_TASK ITEM_: The required result is an exact copy of the lines from the one containing "framed print: none [170,76,286,215]" to the last line of the records, both ends included, without pictures.

╭──

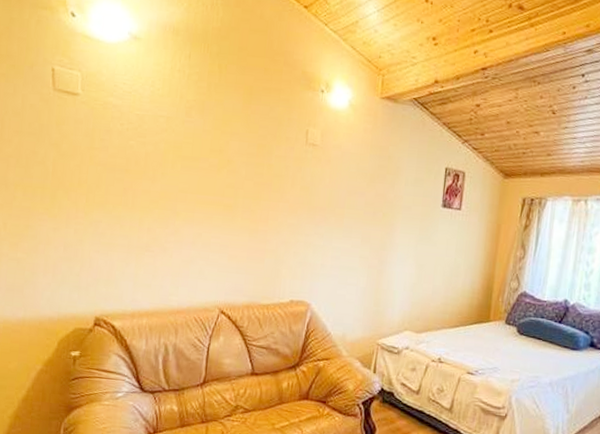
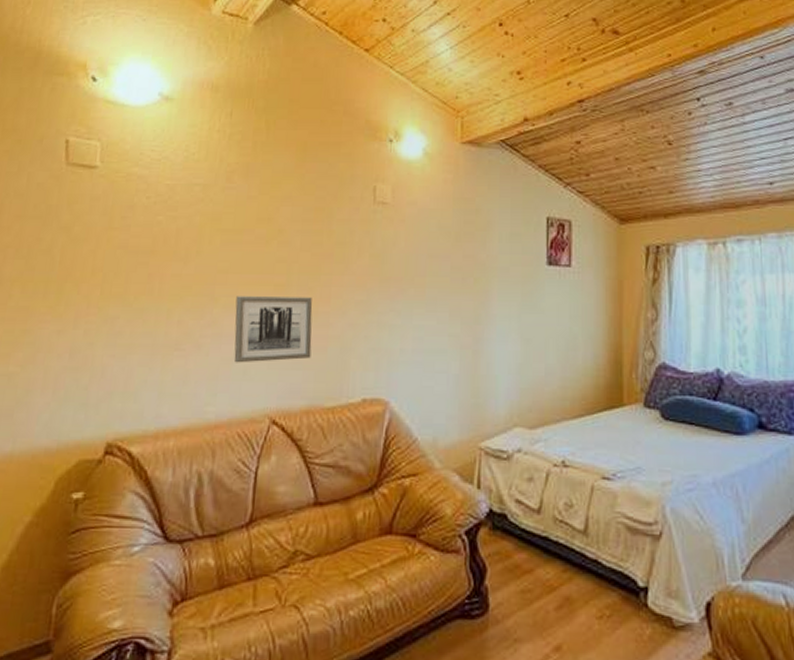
wall art: none [191,212,254,266] -> present [234,296,313,363]

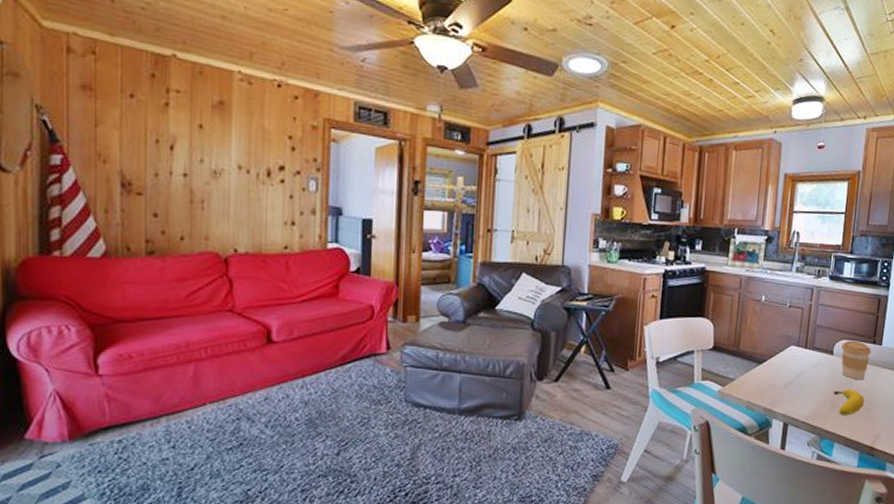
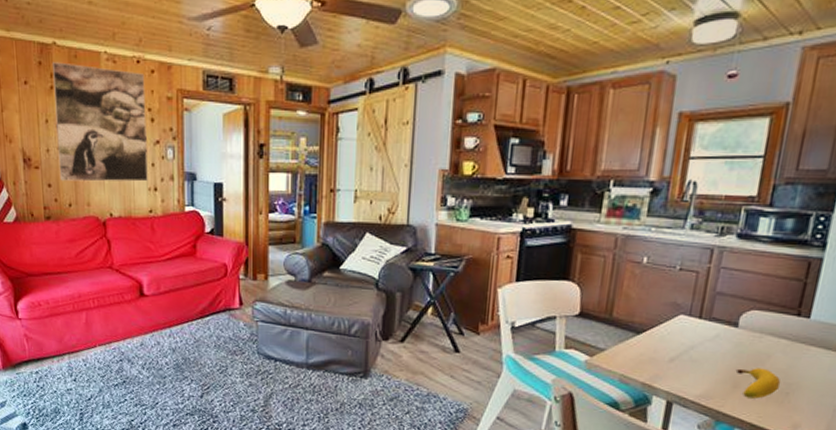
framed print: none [170,76,286,215] -> present [53,62,148,182]
coffee cup: present [841,340,872,380] -> none [749,311,795,359]

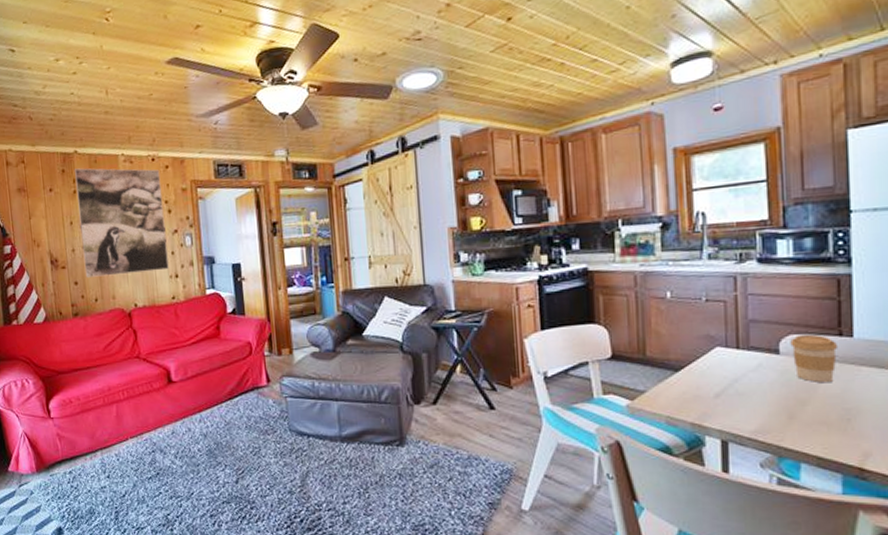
fruit: present [735,368,781,399] -> none [787,395,839,429]
coffee cup: none [749,311,795,359] -> present [790,334,839,383]

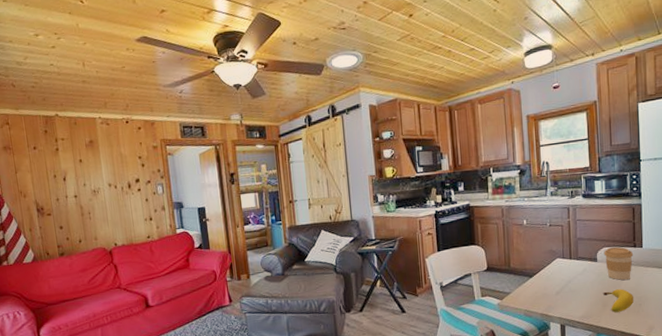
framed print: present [75,168,169,278] -> none [56,129,144,222]
fruit: none [787,395,839,429] -> present [602,289,634,313]

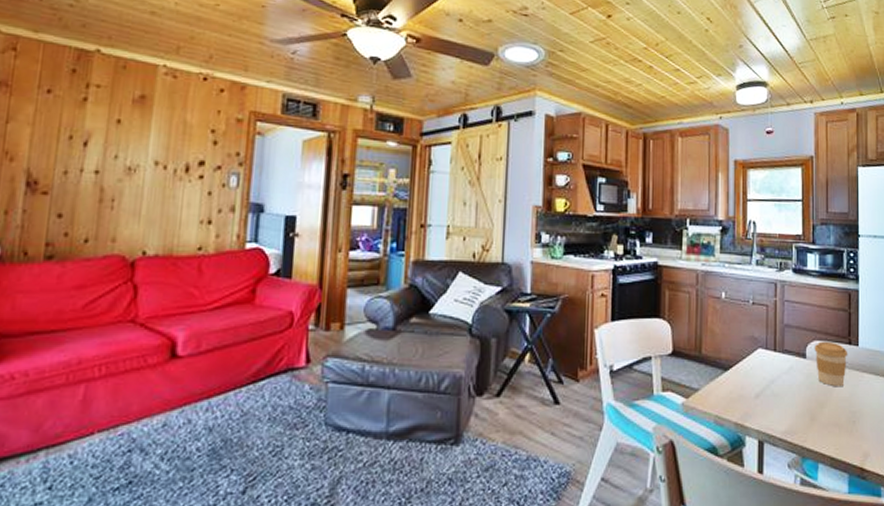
fruit: present [602,289,634,313] -> none [810,398,848,430]

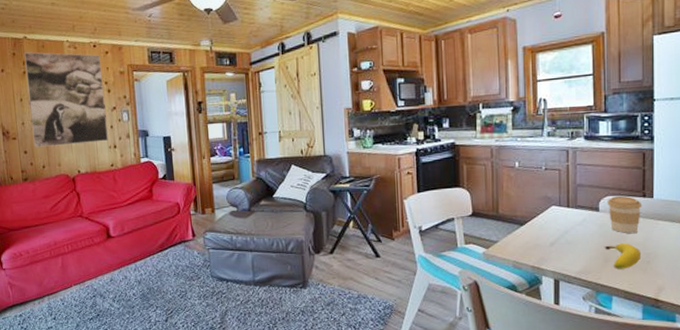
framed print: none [76,71,212,213] -> present [24,52,108,147]
fruit: none [810,398,848,430] -> present [604,243,642,269]

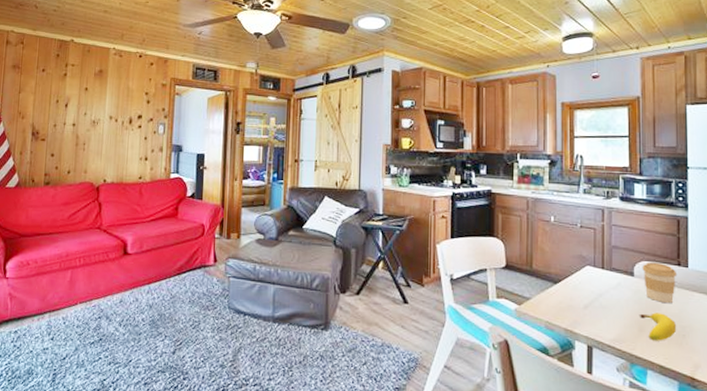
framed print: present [24,52,108,147] -> none [62,55,145,153]

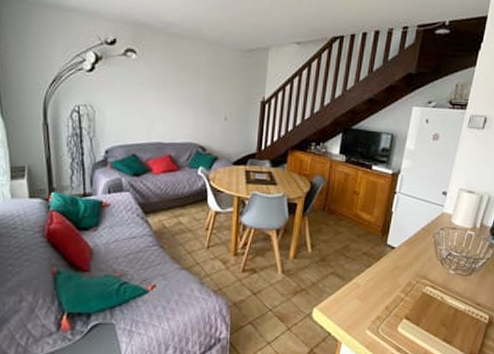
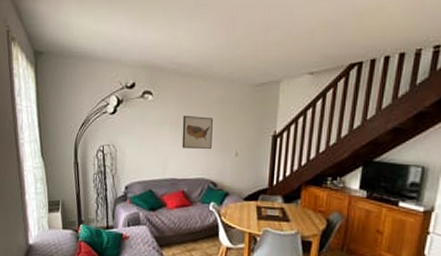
wall art: none [168,76,202,113] -> present [181,115,213,149]

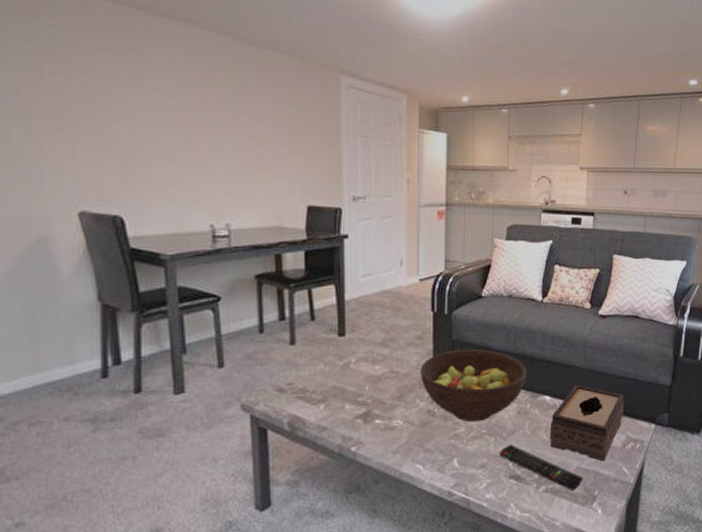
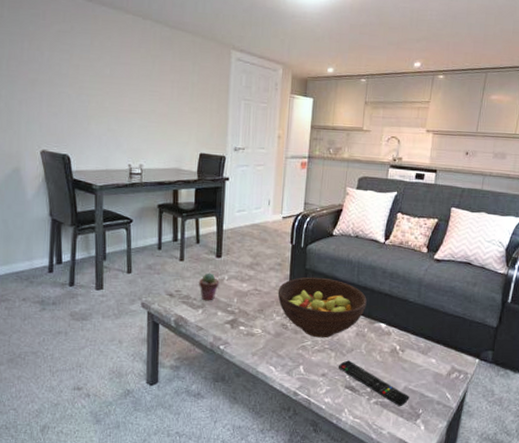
potted succulent: none [318,356,345,393] -> present [199,273,220,301]
tissue box: present [550,384,624,462] -> none [382,317,453,386]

╰──

_WRITTEN ANSWER_:
framed print: none [170,76,286,215] -> present [53,62,148,182]
coffee cup: present [841,340,872,380] -> none [749,311,795,359]

fruit: present [735,368,781,399] -> none [787,395,839,429]
coffee cup: none [749,311,795,359] -> present [790,334,839,383]

framed print: present [75,168,169,278] -> none [56,129,144,222]
fruit: none [787,395,839,429] -> present [602,289,634,313]

fruit: present [602,289,634,313] -> none [810,398,848,430]

framed print: none [76,71,212,213] -> present [24,52,108,147]
fruit: none [810,398,848,430] -> present [604,243,642,269]

framed print: present [24,52,108,147] -> none [62,55,145,153]

wall art: none [168,76,202,113] -> present [181,115,213,149]

potted succulent: none [318,356,345,393] -> present [199,273,220,301]
tissue box: present [550,384,624,462] -> none [382,317,453,386]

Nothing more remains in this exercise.